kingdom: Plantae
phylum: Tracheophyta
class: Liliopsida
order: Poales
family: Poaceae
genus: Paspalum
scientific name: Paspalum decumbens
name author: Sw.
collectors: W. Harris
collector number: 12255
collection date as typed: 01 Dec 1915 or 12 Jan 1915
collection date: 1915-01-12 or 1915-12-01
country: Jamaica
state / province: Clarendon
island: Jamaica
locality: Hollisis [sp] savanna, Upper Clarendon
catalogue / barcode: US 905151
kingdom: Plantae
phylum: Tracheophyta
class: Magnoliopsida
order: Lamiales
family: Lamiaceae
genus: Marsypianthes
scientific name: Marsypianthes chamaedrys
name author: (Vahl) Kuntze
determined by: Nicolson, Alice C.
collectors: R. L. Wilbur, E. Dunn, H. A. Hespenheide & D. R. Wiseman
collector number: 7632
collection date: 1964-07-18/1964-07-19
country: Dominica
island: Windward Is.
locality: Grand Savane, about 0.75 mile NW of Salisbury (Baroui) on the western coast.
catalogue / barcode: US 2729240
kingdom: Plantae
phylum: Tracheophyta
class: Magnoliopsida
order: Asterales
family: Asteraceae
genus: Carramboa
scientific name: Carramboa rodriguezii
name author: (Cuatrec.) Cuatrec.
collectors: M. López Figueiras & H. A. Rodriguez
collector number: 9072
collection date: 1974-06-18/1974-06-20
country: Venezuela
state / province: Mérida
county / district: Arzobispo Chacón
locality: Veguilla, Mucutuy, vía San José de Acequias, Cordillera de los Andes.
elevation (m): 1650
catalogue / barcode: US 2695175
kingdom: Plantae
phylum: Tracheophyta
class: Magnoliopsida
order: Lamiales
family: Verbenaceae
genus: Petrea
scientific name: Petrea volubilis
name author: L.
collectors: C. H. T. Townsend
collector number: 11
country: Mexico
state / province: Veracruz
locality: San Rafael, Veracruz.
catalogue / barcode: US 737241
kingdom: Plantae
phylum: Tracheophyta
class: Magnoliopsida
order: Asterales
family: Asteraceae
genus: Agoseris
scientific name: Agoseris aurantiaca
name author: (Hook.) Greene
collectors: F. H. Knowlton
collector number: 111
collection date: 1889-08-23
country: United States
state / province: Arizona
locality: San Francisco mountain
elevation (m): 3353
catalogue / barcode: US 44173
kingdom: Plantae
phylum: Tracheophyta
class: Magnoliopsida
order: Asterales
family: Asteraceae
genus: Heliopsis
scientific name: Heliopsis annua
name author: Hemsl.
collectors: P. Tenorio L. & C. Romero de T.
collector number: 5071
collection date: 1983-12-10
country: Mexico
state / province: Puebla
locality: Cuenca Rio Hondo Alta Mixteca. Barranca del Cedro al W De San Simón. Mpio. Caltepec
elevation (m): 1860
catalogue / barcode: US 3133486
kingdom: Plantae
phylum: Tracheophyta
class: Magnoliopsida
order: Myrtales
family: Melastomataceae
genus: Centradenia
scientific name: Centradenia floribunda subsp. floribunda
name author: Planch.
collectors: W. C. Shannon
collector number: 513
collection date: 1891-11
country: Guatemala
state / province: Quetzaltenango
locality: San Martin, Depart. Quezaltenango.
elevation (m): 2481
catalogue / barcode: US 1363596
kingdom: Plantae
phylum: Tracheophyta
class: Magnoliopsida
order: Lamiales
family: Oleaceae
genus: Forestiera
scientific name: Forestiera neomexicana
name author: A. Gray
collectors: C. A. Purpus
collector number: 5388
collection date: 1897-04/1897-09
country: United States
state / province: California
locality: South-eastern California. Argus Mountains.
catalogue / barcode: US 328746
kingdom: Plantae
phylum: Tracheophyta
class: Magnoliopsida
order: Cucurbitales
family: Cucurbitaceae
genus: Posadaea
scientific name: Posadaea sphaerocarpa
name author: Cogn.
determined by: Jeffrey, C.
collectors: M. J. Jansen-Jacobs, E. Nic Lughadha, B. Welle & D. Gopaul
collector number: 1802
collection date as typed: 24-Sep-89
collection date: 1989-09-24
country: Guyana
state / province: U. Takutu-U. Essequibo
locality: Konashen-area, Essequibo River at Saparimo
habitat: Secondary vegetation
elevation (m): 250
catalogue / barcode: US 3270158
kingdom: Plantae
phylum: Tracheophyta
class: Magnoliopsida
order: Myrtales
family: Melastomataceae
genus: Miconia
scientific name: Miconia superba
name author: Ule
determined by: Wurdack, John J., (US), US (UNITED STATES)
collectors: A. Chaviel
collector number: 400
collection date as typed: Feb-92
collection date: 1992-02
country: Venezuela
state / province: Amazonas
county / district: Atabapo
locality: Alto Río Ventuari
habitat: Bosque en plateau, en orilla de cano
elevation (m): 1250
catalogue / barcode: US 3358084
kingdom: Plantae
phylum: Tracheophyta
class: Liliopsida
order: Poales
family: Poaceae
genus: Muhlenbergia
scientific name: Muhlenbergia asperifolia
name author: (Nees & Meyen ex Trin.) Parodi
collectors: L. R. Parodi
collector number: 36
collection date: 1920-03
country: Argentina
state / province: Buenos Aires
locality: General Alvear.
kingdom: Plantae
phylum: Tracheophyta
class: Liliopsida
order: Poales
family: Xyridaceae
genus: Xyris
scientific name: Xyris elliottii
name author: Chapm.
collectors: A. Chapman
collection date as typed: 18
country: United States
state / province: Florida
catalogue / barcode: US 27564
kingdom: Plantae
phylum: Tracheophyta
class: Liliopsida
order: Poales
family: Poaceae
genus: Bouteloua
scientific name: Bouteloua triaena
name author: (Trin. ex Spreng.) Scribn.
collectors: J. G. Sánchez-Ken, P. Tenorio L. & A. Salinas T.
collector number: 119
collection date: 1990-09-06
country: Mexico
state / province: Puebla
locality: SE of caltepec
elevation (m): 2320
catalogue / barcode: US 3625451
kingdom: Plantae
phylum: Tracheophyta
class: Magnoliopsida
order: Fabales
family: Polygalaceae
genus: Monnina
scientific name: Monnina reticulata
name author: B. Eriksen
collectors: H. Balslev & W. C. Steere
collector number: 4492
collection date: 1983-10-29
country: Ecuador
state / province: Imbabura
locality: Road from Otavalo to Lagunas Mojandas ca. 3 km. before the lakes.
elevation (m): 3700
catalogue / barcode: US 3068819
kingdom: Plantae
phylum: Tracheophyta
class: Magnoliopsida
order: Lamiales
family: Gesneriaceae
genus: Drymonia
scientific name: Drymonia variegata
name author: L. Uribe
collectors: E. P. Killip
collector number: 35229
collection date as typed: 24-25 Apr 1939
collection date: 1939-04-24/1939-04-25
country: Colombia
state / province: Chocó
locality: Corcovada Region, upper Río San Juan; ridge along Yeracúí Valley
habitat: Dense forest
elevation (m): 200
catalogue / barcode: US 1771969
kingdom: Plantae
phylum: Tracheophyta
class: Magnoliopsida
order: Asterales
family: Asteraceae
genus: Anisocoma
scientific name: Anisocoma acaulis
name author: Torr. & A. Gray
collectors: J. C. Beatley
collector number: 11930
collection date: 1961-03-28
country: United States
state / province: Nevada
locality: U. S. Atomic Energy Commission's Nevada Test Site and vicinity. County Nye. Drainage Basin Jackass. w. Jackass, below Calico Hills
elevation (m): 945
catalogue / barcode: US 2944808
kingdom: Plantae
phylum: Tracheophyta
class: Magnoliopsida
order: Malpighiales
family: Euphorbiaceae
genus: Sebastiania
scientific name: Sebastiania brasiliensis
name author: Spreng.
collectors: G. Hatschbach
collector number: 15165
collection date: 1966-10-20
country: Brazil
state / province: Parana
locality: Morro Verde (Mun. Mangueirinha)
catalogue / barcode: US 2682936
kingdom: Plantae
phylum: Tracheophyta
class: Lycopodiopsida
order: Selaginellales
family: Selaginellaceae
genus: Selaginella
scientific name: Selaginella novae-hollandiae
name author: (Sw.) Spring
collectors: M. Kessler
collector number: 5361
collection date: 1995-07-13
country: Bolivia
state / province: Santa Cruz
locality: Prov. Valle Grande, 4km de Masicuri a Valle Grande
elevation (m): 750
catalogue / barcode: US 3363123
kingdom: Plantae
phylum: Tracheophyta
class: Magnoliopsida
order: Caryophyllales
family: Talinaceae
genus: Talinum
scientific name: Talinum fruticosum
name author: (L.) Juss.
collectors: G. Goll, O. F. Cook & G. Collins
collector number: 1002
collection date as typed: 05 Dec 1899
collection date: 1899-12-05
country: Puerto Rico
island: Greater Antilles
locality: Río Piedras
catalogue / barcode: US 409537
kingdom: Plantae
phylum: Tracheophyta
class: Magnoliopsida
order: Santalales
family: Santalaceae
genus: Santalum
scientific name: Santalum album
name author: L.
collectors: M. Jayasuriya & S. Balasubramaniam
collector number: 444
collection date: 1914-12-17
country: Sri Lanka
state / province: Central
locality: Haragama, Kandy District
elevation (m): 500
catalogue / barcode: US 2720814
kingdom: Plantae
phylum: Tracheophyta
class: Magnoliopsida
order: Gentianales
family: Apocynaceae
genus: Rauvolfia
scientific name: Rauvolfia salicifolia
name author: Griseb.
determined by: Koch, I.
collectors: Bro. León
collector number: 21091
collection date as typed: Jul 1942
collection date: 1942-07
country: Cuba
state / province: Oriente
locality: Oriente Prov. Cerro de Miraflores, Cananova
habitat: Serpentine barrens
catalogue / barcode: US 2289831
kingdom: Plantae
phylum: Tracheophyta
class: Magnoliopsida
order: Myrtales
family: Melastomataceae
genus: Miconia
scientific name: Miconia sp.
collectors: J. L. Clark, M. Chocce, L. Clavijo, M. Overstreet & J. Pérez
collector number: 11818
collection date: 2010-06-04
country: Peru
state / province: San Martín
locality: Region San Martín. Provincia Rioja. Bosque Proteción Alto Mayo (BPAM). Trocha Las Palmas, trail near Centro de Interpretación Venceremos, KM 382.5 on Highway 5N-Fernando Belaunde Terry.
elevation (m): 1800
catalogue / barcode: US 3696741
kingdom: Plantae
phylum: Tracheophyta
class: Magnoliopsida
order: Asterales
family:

○ ○ ○ ○ ○

▶ What is asked:
Copy out the lines above verbatim, starting at the line containing "catalogue / barcode: US 328746" and ending at the line containing "collection date as typed: 24-Sep-89".

▶ The result:
catalogue / barcode: US 328746
kingdom: Plantae
phylum: Tracheophyta
class: Magnoliopsida
order: Cucurbitales
family: Cucurbitaceae
genus: Posadaea
scientific name: Posadaea sphaerocarpa
name author: Cogn.
determined by: Jeffrey, C.
collectors: M. J. Jansen-Jacobs, E. Nic Lughadha, B. Welle & D. Gopaul
collector number: 1802
collection date as typed: 24-Sep-89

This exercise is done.